* _Extrait à lire_
********************
Les Pyrénées ? D’où vient ce nom sonore ? On ne sait. Il ne dérive certainement pas du mot grec πῦρ, le feu, comme les étymologistes de jadis auraient voulu le faire croire. Eussent-elles des volcans fumants comme la Sicile, des Champs Phlégréens comme Naples, des jets de flamme comme le pied du Caucase, elles ne furent point parées d’un nom grec par les Hellénes qui visitèrent les premiers ces monts plus hauts que leurs Olympes, aventuriers, marchands, voyageurs de commerce, chercheurs de mines, touristes venus de Marseille ou des ports méditerranéens de l’Espagne ; ils l’appelèrent comme ils l’entendirent appeler dans la langue du pays par un peuple qui sans doute avait hérité ou sous-hérité de ce nom : car il arrive souvent que les mots restent quand les nations passent. Et ce nom indigène, déjà vieux peut-être comme dix générations de chênes ou de sapins, les Grecs nous le transmirent suivant les lois d’euphonie de leur beau langage. Le terme de Pyrénées ne serait-il pas le frère du mot immémorialement ancien de biren ou piren qui, dans la bouche des paysans de l’Ariège, désignait autrefois les pâtures des cimes, par opposition aux prairies des vallées ?

Les Pyrénées, beaucoup moins vastes que les Alpes, et d’un tiers moins élevées, sont de trois degrés en moyenne plus chaudes à hauteurs égales ; aussi n’ont-elles guère que 4 500 hectares de glace éternelle, tandis qu’il y en a près de 210 000 dans les seules Alpes de la Suisse.
********************
* _Lignes fournies_
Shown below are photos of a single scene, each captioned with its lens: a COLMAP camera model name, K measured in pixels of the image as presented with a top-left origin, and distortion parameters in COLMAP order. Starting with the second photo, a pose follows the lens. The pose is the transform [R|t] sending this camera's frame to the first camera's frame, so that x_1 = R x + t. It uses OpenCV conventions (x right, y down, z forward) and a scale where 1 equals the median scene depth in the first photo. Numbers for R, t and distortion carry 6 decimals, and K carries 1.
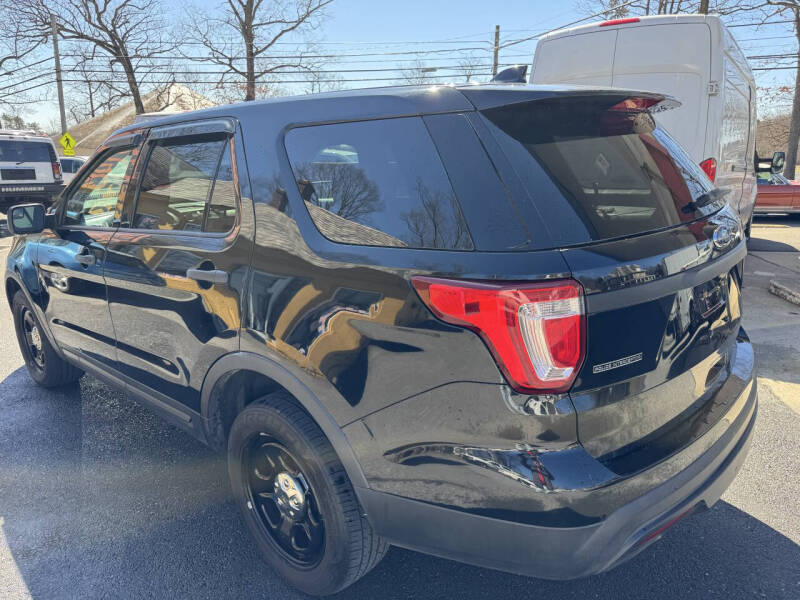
lens RADIAL K [[564.9, 0, 408.1], [0, 564.9, 304.0], [0, 0, 1]] dist [0.041100, -0.050819]
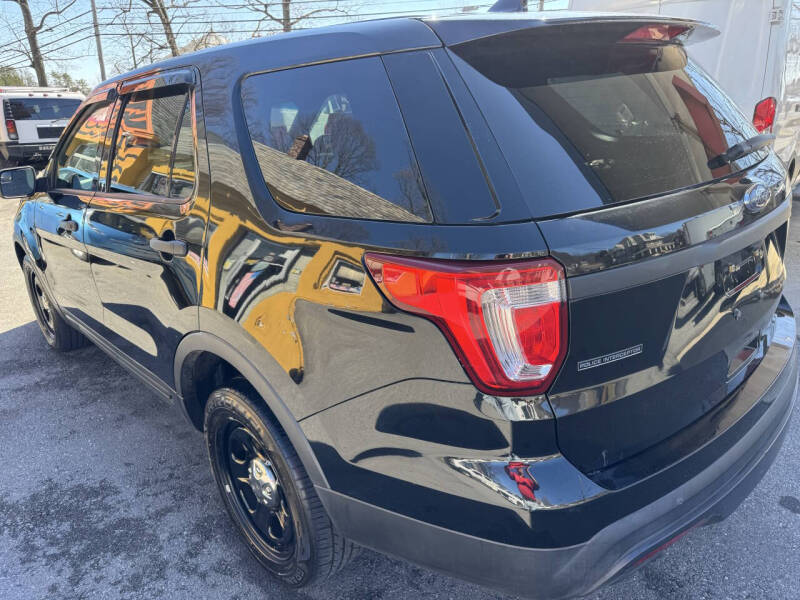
lens RADIAL K [[564.9, 0, 408.1], [0, 564.9, 304.0], [0, 0, 1]] dist [0.041100, -0.050819]
pose [[0.996865, 0.000808, -0.079115, 0.095304], [0.005893, 0.996412, 0.084433, -0.030733], [0.078899, -0.084635, 0.993283, 0.108524]]
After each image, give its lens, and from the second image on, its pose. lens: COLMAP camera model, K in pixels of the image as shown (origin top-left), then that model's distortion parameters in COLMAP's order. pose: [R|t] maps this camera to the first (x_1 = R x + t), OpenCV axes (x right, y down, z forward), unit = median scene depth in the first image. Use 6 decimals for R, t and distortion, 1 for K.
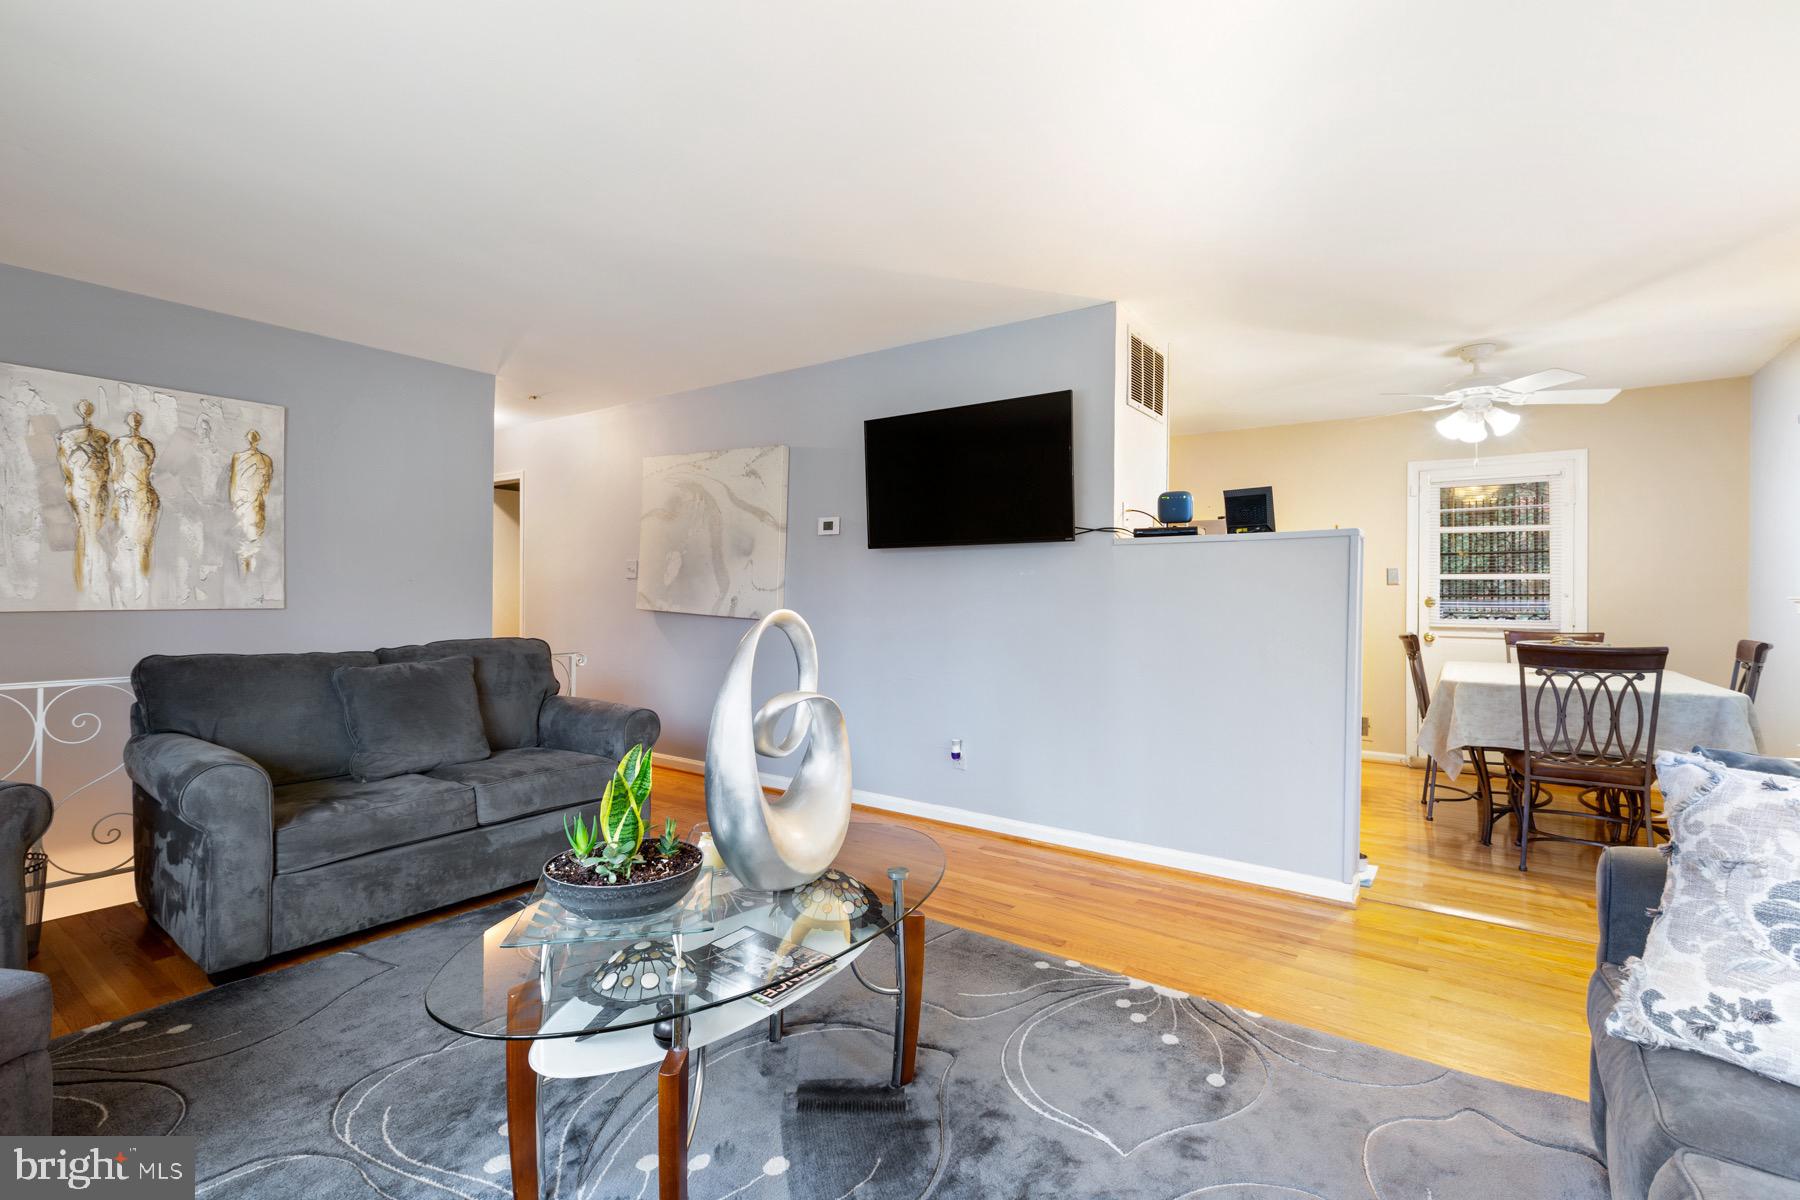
********************
* _Consigne 1_
Présentez sous forme de liste le paragraphe de l'extrait qui commence par « Les Pyrénées, beaucoup moins vastes », sans omettre ses faits principaux.
* _Consigne 2_
Recopiez le passage de l'extrait allant de « Les Pyrénées, beaucoup » jusqu'à « de la Suisse. » inclus, en changeant « glace éternelle » en « neige persistante ».
* _Consigne 3_
Selon l'extrait, de quel mot grec le nom des Pyrénées ne dérive-t-il certainement pas ?

* _Réponse rédigée 1_
- Les Pyrénées sont beaucoup moins vastes que les Alpes et d'un tiers moins élevées.
- À hauteurs égales, elles sont en moyenne plus chaudes de trois degrés.
- Elles n'ont guère que 4 500 hectares de glace éternelle, contre près de 210 000 dans les seules Alpes de la Suisse.

* _Réponse rédigée 2_
Les Pyrénées, beaucoup moins vastes que les Alpes, et d’un tiers moins élevées, sont de trois degrés en moyenne plus chaudes à hauteurs égales ; aussi n’ont-elles guère que 4 500 hectares de neige persistante, tandis qu’il y en a près de 210 000 dans les seules Alpes de la Suisse.

* _Réponse rédigée 3_
Du mot grec πῦρ, qui signifie le feu.